Adventures in IPv6, part 3 (bind DNS over IPv6)

Setting up Bind to provide DNS over IPv6 was fairly straightforward. In fact it was on by default:

listen-on-v6 { any; };

was set in named.conf.options.

After making sure I had AAAA records for my nameservers too, I used the checker at ready.chair6.net to see what it thought of my IPv6 setup.

IPv6 test result for my web domain, showing all tests pass

All passes!

(The bit about the MX record actually came slightly later when I looked at setting up Postfix to use IPv6).

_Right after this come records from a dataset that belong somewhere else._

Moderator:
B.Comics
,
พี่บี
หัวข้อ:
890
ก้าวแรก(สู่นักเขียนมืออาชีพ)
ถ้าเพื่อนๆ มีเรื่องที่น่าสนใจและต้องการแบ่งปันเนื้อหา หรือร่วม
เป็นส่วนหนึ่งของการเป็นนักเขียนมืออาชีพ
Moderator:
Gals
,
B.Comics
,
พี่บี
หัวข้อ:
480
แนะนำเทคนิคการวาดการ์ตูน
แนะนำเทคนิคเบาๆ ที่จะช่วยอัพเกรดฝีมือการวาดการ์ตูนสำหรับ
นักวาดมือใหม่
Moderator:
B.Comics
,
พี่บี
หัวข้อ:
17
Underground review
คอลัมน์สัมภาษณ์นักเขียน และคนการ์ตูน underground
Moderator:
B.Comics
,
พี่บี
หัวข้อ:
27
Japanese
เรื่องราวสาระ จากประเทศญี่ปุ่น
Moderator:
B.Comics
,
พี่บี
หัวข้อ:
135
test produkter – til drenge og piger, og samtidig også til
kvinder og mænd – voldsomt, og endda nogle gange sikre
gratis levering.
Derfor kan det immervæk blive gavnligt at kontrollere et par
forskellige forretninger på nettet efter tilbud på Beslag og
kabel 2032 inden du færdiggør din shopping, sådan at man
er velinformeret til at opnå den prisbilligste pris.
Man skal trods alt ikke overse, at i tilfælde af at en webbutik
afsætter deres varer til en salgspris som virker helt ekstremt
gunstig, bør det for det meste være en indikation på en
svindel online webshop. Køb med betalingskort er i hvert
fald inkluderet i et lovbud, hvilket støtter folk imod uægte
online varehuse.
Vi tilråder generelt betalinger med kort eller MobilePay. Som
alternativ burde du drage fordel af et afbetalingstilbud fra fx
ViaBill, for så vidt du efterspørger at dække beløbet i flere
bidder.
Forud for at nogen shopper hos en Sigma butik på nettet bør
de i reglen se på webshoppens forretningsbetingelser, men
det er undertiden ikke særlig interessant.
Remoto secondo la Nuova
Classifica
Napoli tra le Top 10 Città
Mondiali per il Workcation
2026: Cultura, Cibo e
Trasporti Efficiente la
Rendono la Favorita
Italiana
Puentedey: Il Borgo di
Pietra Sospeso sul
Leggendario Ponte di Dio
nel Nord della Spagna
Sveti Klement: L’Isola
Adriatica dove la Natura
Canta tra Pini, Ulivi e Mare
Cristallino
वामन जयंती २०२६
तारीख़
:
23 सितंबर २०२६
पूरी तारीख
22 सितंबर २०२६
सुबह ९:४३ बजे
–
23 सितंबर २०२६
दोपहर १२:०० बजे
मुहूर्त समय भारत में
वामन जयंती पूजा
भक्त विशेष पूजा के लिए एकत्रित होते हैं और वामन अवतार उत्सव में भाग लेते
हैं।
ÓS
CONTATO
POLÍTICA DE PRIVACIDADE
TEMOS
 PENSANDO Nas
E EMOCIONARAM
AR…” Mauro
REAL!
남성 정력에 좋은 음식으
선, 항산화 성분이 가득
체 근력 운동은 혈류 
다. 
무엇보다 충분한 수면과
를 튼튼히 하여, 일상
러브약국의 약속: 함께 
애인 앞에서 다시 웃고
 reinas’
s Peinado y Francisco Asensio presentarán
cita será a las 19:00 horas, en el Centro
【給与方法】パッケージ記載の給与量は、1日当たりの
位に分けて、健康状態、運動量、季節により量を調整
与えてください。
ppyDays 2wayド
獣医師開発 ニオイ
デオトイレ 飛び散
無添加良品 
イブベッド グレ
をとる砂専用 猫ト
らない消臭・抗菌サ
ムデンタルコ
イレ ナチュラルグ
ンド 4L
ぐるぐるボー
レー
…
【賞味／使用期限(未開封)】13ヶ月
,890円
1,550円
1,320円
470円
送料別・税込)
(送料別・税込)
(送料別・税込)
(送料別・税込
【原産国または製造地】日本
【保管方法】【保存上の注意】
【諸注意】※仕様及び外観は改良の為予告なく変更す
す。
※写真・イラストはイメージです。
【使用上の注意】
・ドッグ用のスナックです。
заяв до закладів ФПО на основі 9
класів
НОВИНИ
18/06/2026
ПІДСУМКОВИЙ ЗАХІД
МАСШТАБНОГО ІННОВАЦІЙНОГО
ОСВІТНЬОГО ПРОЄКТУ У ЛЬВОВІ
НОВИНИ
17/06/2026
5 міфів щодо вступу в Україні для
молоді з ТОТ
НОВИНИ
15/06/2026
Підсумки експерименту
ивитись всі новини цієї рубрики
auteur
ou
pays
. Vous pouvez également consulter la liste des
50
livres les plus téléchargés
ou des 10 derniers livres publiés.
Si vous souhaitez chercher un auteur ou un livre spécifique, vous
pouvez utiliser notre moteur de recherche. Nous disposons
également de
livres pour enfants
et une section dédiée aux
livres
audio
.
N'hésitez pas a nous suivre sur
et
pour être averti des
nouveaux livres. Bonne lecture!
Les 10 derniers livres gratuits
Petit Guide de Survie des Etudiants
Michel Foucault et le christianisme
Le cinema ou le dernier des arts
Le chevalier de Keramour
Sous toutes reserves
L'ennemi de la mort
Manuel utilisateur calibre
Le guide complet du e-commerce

When I tried the same for the domain I use to host my DNS, I found one problem:

IPv6 test result for my DNS domain, showing lack of IPv6 glue record

To fix this I have submitted a support ticket to my domain registrar to ask them to add IPv6 glue records for the domain I use to operate the nameservers (sadly their web interface doesn’t let me do this automatically).

 

The only other thing remaining was to allow my master DNS server to sync to my slave over IPv6 as well as IPv4. That was a case of updating /etc/bind/named.conf.local on the master to add the IPv6 address of the slave into the allow-transfer and auto-notify sections, and edit the same file on the slave to add the IPv6 address of the master into the masters section, then restart bind on both servers.

The logs show that it actually now syncs over both IPv4 and IPv6, which isn’t really an issue.